Adapté d'une pièce de théâtre écrite par Ted Allan, Torrents d'Amour est à la fois le dernier film (Big Trouble ne compte pas !) et la somme des films du réalisateur phare du cinéma indépendant américain.
Tourné dans des conditions plus que difficiles pour lui, John Cassavetes se porte plus que mal personnellement et met une part autobiographique importante dans l'adaptation qu'il coécrit avec l'auteur de la pièce. Il vient de perdre sa mère et d'apprendre qu'un crabe le ronge et le condamne plus tôt que prévu à partir loin de ceux qu'il aime, Gena et leurs trois enfants. Le tournage se passe en grande partie dans la maison du couple Le personnage qu'il se donne à jouer était d'abord destinée à un autre (John Voight) et se fond dans le personnage de cet écrivain alcoolique en manque d'amour, immature qui fuit les responsabilités. Même au milieu de son harem, il est isolé. Il lui donne de lui tout autant qu'il l'interprète et dès les premières secondes, on sent qu'il est à sa place et qu'elle n'aurait pas pu être mieux occupée par un autre. Le réalisateur ne donne aucun élément rassurant au spectateur pour qu'il puisse prendre ses repères. Qu'ils soient narratifs ou temporels il nous laisse dans le vague et entraîne le spectateur dans un vertige cinéphile sans rien à quoi se raccrocher. On n'apprend d'ailleurs qu'au bout d'une heure et vigt minutes le lien qui unit les deux personnages principaux.
"La vie est une suite de divorces, de suicides, de promesses non tenues et de gosses bousillés"
La chute !
Celle de Sarah également ! Une femme trop aimante, trop proche des siens et qui a fini par acculer son mari Jack (Seymour Cassel) au divorce et sa fille à ne plus vouloir la voir. Elle veut tout donner à ceux qu'elle aime et révèle une force d'amour qui condamne toute réciprocité. Elle se voit confrontée comme Robert à l'impossibilité de voir son désir d'amour prendre forme, devenir réalité.
Tous les thèmes chers à J.C. sont réunis ici. C'est pourquoi je parle de film somme. La famille, le spectacle, le couple... On retrouve de nombreux clins d'oeil/hommage à ses opus précédents. De Faces, à Opening night en passant pas Meurtre d'un bookmaker chinois, Gloria à Une femme sous influence ou Faces dans sa somptueuse séquence finale dans les escaliers de la maison des Cassavetes. Toutefois la caméra n'est plus en roue libre comme elle pouvait l'être quand elle filmait la folie de Mabel Longhetti. Elle est docile, comme apprivoisée et s'autorise à rester en place pour des plans fixes et un cadrage travaillé.
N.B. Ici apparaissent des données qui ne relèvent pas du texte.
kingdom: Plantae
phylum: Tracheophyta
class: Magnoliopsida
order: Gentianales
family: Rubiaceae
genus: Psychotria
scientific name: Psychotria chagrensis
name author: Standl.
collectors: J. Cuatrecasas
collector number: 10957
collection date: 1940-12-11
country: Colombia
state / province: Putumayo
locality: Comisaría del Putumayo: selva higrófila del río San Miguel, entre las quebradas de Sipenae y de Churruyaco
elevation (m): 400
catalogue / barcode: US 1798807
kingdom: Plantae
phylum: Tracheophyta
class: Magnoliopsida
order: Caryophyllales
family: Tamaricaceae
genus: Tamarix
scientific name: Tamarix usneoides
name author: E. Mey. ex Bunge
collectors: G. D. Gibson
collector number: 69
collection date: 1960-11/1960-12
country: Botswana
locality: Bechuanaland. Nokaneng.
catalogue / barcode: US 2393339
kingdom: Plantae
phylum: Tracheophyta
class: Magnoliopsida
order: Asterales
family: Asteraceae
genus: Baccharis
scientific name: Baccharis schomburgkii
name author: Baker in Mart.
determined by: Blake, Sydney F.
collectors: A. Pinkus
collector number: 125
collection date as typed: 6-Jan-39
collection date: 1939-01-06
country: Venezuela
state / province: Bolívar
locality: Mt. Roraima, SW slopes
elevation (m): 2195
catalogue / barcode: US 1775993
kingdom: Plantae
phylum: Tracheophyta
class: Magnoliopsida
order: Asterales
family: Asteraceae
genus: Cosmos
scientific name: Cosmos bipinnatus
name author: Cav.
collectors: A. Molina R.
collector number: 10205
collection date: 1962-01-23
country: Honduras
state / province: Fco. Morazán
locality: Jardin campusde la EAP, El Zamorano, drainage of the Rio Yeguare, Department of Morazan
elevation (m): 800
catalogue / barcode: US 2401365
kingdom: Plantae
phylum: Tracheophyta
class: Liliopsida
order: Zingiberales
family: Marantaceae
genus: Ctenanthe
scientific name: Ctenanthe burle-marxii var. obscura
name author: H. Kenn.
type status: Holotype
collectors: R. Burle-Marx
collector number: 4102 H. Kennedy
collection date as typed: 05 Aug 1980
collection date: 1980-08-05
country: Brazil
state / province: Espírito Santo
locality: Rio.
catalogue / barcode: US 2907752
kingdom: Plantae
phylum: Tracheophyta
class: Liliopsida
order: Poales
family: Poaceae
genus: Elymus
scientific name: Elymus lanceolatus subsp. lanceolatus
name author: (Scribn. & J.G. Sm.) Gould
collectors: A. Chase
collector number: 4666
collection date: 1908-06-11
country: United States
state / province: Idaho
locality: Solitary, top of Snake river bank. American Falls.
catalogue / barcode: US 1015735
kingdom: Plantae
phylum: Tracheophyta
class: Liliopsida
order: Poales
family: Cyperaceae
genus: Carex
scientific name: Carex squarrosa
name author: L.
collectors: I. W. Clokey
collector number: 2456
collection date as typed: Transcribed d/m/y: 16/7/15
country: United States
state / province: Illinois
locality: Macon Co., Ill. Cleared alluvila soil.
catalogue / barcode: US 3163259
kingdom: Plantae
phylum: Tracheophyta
Il ne faut pas pour autant que le cinéphile étranger à l'auvre de cassavetes se prive du plaisir de découvrir Love Streams s'il ne maîtrise pas la filmographie de l'auteur. Il ne restera pas pour autant sur le bord de la route et se sentira malgré tout partie prenante de la relation antre Sarah et Robert.
L'argent a une place de choix ici chez ses personnages;
On peut tout acheter. Robert la compagnie de femmes, son ex, son fils, l'impression de compter pour les autres, qui lui permet de vaincre son immense peur de la solitude. Sarah, s'achète une santé mentale. Elle part en Europe comme un autre va à la pharmacie du coin, avec quelques bagages en plus.
Il filme Sarah/Gena avec des plans lumineux, souvent extérieurs et rapprochés alors que lui est filmé en intérieurs, dans l'obscurité et distants.
Difficile en tout cas de bien aborder cette oeuvre singulière qui parle à l'intime de chacun, bouleverse par la richesse esthétique, sémantique et analytique des personnages et du film en lui-même. La symmbolique est riche autant psychanalytique que religieuse mais cette scène finale qui voit l'homme dire à la femme "Tu es la seule que j'aime" sonne comme une déclaration somptueuse.